Thursday, January 26, 2012

Slaughterhouse 5


I am on the plane to Germany. There are a lot of elderly Germans on the plane jabbering in German. I finished Slaughterhouse 5 a few hours ago. I found the book depressing. Not because the Dresden firebombing was so tragic but because it was a non-event. The actual firebombing takes up less than a dozen pages. It passes in and out of the narrator’s consciousness with barely a blip. Over 100,000 people were killed in a single air raid; that is more than Hiroshima or Nagasaki. So it goes. I think the ultimate tragedy of my generation is our desensitizing to the atrocities of war, poverty, and natural disasters.

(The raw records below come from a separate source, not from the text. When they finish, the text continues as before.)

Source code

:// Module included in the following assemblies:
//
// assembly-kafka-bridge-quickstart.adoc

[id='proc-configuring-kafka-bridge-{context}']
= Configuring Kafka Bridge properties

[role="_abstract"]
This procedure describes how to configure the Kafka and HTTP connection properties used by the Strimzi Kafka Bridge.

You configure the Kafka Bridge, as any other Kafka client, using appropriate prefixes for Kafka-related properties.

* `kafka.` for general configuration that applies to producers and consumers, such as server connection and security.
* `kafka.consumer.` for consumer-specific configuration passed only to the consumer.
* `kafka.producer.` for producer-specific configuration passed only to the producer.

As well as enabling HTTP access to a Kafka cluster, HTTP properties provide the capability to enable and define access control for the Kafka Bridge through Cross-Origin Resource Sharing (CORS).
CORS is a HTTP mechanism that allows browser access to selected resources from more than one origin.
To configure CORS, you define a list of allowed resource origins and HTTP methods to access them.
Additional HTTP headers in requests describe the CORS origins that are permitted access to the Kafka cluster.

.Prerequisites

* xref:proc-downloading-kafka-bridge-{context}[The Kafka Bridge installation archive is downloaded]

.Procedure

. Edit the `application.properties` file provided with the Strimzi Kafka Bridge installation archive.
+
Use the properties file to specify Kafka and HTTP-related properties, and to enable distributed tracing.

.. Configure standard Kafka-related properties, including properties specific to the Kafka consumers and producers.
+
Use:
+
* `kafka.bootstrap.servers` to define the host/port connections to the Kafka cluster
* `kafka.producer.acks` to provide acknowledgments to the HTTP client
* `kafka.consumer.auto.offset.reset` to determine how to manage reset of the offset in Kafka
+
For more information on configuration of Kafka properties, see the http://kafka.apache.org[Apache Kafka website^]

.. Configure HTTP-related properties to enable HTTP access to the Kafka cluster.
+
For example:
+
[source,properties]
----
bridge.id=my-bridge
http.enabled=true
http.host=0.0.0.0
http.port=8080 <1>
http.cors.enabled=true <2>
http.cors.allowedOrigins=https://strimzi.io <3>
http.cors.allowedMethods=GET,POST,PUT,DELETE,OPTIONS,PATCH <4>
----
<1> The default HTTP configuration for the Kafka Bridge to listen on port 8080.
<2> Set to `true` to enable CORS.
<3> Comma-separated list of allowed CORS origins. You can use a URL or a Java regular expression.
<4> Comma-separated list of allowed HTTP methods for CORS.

The widespread media coverage of Vietnam was shocking to the US public because war had never been covered in depth before. The brutalities of war were never exhumed for the public eye. I was born during the first gulf war, raised during the Bosnia/Kosovo/Hergozivania war, grew up during the second Gulf War, the Afghanistan War, and will be voting in a presidential election for the first time when we are engaged in war officially in one country and unofficially in three others. The sad part is the unpopularity of our current wars has nothing to do with the deaths of American soldiers but rather the enormous economic cost. When it comes down to it Americans care more about our wallets than human lives.

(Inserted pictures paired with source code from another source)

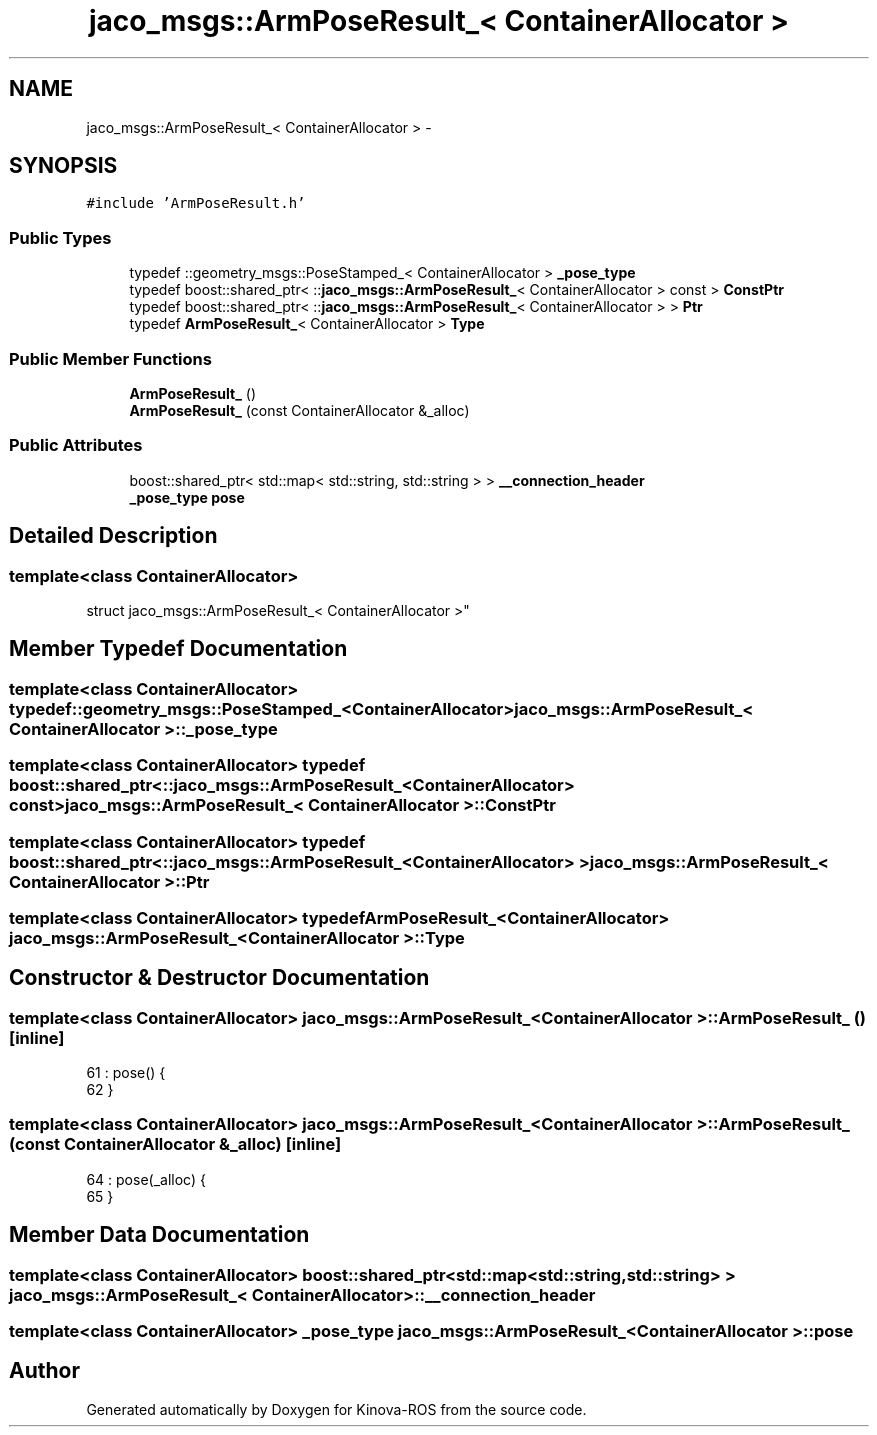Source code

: .TH "jaco_msgs::ArmPoseResult_< ContainerAllocator >" 3 "Thu Mar 3 2016" "Version 1.0.1" "Kinova-ROS" \" -*- nroff -*-
.ad l
.nh
.SH NAME
jaco_msgs::ArmPoseResult_< ContainerAllocator > \- 
.SH SYNOPSIS
.br
.PP
.PP
\fC#include 'ArmPoseResult\&.h'\fP
.SS "Public Types"

.in +1c
.ti -1c
.RI "typedef ::geometry_msgs::PoseStamped_< ContainerAllocator > \fB_pose_type\fP"
.br
.ti -1c
.RI "typedef boost::shared_ptr< ::\fBjaco_msgs::ArmPoseResult_\fP< ContainerAllocator > const  > \fBConstPtr\fP"
.br
.ti -1c
.RI "typedef boost::shared_ptr< ::\fBjaco_msgs::ArmPoseResult_\fP< ContainerAllocator > > \fBPtr\fP"
.br
.ti -1c
.RI "typedef \fBArmPoseResult_\fP< ContainerAllocator > \fBType\fP"
.br
.in -1c
.SS "Public Member Functions"

.in +1c
.ti -1c
.RI "\fBArmPoseResult_\fP ()"
.br
.ti -1c
.RI "\fBArmPoseResult_\fP (const ContainerAllocator &_alloc)"
.br
.in -1c
.SS "Public Attributes"

.in +1c
.ti -1c
.RI "boost::shared_ptr< std::map< std::string, std::string > > \fB__connection_header\fP"
.br
.ti -1c
.RI "\fB_pose_type\fP \fBpose\fP"
.br
.in -1c
.SH "Detailed Description"
.PP 

.SS "template<class ContainerAllocator>
.br
struct jaco_msgs::ArmPoseResult_< ContainerAllocator >"

.SH "Member Typedef Documentation"
.PP 
.SS "template<class ContainerAllocator> typedef ::geometry_msgs::PoseStamped_<ContainerAllocator> \fBjaco_msgs::ArmPoseResult_\fP< ContainerAllocator >::\fB_pose_type\fP"

.SS "template<class ContainerAllocator> typedef boost::shared_ptr< ::\fBjaco_msgs::ArmPoseResult_\fP<ContainerAllocator> const> \fBjaco_msgs::ArmPoseResult_\fP< ContainerAllocator >::\fBConstPtr\fP"

.SS "template<class ContainerAllocator> typedef boost::shared_ptr< ::\fBjaco_msgs::ArmPoseResult_\fP<ContainerAllocator> > \fBjaco_msgs::ArmPoseResult_\fP< ContainerAllocator >::\fBPtr\fP"

.SS "template<class ContainerAllocator> typedef \fBArmPoseResult_\fP<ContainerAllocator> \fBjaco_msgs::ArmPoseResult_\fP< ContainerAllocator >::\fBType\fP"

.SH "Constructor & Destructor Documentation"
.PP 
.SS "template<class ContainerAllocator> \fBjaco_msgs::ArmPoseResult_\fP< ContainerAllocator >::\fBArmPoseResult_\fP ()\fC [inline]\fP"

.PP
.nf
61     : pose()  {
62     }
.fi
.SS "template<class ContainerAllocator> \fBjaco_msgs::ArmPoseResult_\fP< ContainerAllocator >::\fBArmPoseResult_\fP (const ContainerAllocator & _alloc)\fC [inline]\fP"

.PP
.nf
64     : pose(_alloc)  {
65     }
.fi
.SH "Member Data Documentation"
.PP 
.SS "template<class ContainerAllocator> boost::shared_ptr<std::map<std::string, std::string> > \fBjaco_msgs::ArmPoseResult_\fP< ContainerAllocator >::__connection_header"

.SS "template<class ContainerAllocator> \fB_pose_type\fP \fBjaco_msgs::ArmPoseResult_\fP< ContainerAllocator >::pose"


.SH "Author"
.PP 
Generated automatically by Doxygen for Kinova-ROS from the source code\&.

I remember in the nineties if there was a natural disaster the picture on the front page of the Washington Post would be mountains of wheat in the port closest to the disaster. We had so much excess we just gave it away; we shared what we have. This no longer happens; the corn subsidies make it too lucrative to grow corn instead of wheat. To quote Howard Zinn “We must get out of the mindset of being a military super power. Why can’t we be a humanitarian super power?” Schools, hospitals, roads, and bridges are far cheaper than a war; both in dollars and lives.

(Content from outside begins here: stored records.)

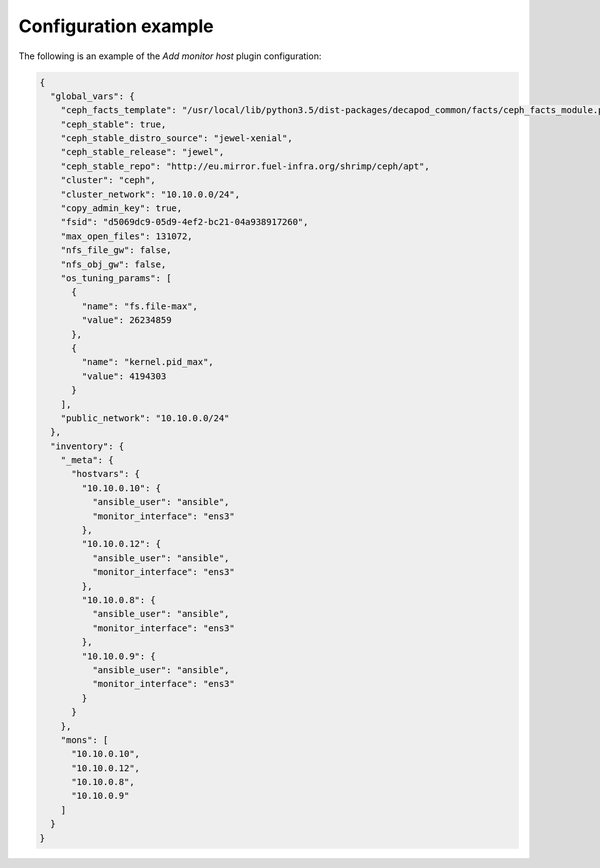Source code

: .. _plugin_add_monitor_config:

=====================
Configuration example
=====================

The following is an example of the *Add monitor host* plugin configuration:

.. code-block:: json

    {
      "global_vars": {
        "ceph_facts_template": "/usr/local/lib/python3.5/dist-packages/decapod_common/facts/ceph_facts_module.py.j2",
        "ceph_stable": true,
        "ceph_stable_distro_source": "jewel-xenial",
        "ceph_stable_release": "jewel",
        "ceph_stable_repo": "http://eu.mirror.fuel-infra.org/shrimp/ceph/apt",
        "cluster": "ceph",
        "cluster_network": "10.10.0.0/24",
        "copy_admin_key": true,
        "fsid": "d5069dc9-05d9-4ef2-bc21-04a938917260",
        "max_open_files": 131072,
        "nfs_file_gw": false,
        "nfs_obj_gw": false,
        "os_tuning_params": [
          {
            "name": "fs.file-max",
            "value": 26234859
          },
          {
            "name": "kernel.pid_max",
            "value": 4194303
          }
        ],
        "public_network": "10.10.0.0/24"
      },
      "inventory": {
        "_meta": {
          "hostvars": {
            "10.10.0.10": {
              "ansible_user": "ansible",
              "monitor_interface": "ens3"
            },
            "10.10.0.12": {
              "ansible_user": "ansible",
              "monitor_interface": "ens3"
            },
            "10.10.0.8": {
              "ansible_user": "ansible",
              "monitor_interface": "ens3"
            },
            "10.10.0.9": {
              "ansible_user": "ansible",
              "monitor_interface": "ens3"
            }
          }
        },
        "mons": [
          "10.10.0.10",
          "10.10.0.12",
          "10.10.0.8",
          "10.10.0.9"
        ]
      }
    }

My freshman year a philosophy professor from the Air Force Academy came to speak at Wittenberg University (sorry don’t remember his name). He spoke of his time in Afghanistan. He is a member of the Corp of Engineers. He described how the region in which he was doing his work the American troops had been fighting the Taliban bitterly for years. The Corp of Engineers financed and educated the local government to build a school, hospital, and bridges. Lo and behold, in less than a year the Taliban had all but vanished from the region. Their support base disappeared with the construction of these utilities. This is an isolated case for me because I have not researched very deeply in this.
I do not argue that we do not eliminate the military and become totally focused on relief work. There are lots of bad people in the world and unfortunately I think the threat of military intervention by the US military keeps a good deal of them in line. I do however propose that we closely examine what we are buying with our money. The f-22 raptor and f-35 are failures of forward thinking equivalent to fighting a war ground war in Russia in the winter. Both planes suffer from massive overheating problems. We as a nation spent billions on planes that do not perform anywhere close to where they should in certain areas. Those billions could have spent educating and feeding millions of people.
Perhaps the largest failure of the United States in my memory is our failure to act on the genocide in Darfur. There is an argument to be made that we were already embroiled in two wars and could not afford to divide our attention to a third one. My problem is that we had the power to stop the genocide but were already using it elsewhere for reasons that were lies. What is the point of being the biggest kid on the playground if we don’t keep the bullies off of it?